I encourage you to change it up and add and subtract whatever floats your granola boat. The only parameters are, for this amount of dry ingredients, to use at least 1/2 cup of total liquids (your stickies and wets: brown sugar, maple syrup, agave, honey, olive oil, other oils, or apple sauce which does both sweetening and moistening duty) and up to 1 ½ if you’d like it sweeter, knowing that more oils will make it more “separate”, whereas more sugars will usually make it crunchier/crisper. Also leave out whatever might burn (coconut, fruit, already roasted nuts) until the last 15 minutes or the end.

  • 3 cups oats*
  • 3 tablespoons raw sesame seeds
  • ½ cup raw sunflower seeds
  • 1 cup hazelnuts
  • 1 tablespoon cinnamon
  • 1 teaspoon salt
  • ½ cup maple syrup
  • ½ cup olive oil
  • 1 tablespoon vanilla extract
  • ½ cup dried unsweetened coconut flakes
  • ½ cup dried unsweetened cranberries

Preheat oven to 325 Fahrenheit (which is 163 Celsius in case you, like me, need to know). In a large bowl, mix oats, sesame seeds, sunflower seeds and hazelnuts. Add cinnamon and salt and mix well. Add maple syrup, olive oil and vanilla. Mix again. Spread evenly onto a baking pan with sides and bake on the center oven rack for 15 minutes. Gently stir granola and bake for 15 more minutes. Add coconut flakes and bake 15 more minutes. Remove from oven and add cranberries. Cool completely before storing. Store in air-tight container or plastic bag for about two weeks, or in the freezer for a few months.
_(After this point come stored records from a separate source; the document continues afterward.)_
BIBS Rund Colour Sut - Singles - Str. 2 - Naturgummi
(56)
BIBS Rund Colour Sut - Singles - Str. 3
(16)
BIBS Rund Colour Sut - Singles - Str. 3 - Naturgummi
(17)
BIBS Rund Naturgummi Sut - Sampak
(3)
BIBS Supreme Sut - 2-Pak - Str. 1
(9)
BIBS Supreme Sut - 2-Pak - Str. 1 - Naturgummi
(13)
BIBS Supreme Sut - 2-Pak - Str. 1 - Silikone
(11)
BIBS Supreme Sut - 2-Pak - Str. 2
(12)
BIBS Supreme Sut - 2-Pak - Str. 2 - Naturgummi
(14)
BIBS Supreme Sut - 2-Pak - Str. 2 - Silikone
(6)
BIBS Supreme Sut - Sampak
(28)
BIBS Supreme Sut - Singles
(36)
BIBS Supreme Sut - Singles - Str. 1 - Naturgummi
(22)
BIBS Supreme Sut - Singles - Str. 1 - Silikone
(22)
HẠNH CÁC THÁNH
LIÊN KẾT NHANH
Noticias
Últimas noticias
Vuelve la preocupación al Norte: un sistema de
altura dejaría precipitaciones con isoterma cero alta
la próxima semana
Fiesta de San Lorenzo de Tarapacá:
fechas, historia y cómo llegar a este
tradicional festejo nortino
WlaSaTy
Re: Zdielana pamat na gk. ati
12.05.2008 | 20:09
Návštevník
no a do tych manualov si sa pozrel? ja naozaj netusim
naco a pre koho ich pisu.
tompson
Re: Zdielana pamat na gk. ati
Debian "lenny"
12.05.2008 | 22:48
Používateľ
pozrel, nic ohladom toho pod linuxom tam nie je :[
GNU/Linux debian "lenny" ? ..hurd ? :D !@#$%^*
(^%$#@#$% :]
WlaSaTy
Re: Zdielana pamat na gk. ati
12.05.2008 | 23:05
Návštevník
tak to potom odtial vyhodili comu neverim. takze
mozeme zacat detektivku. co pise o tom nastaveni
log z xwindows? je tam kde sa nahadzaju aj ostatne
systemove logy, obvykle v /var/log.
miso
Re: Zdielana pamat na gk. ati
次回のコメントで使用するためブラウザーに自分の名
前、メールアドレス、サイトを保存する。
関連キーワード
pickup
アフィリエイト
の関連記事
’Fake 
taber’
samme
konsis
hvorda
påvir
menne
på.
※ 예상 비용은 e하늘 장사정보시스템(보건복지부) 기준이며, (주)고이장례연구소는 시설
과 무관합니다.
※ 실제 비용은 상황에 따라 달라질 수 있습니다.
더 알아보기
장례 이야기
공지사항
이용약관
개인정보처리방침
*Some granola bakers prefer old-fashioned oats, while others prefer quick cooking for a looser, possibly clumpier texture. To be perfectly honest, I have no idea what kind of oats I use here in France. With my knowledge of the French language I am lucky I end up with oats. I often feel like the man in the children’s book The Little Old Man Who Could Not Read. In it, a man who can’t read is left to shop for himself when his wife is away. He goes to the supermarket and ends up buying soap flakes instead of oatmeal, saran wrap instead of spaghetti, etc. When I was a child it never failed to make me cry.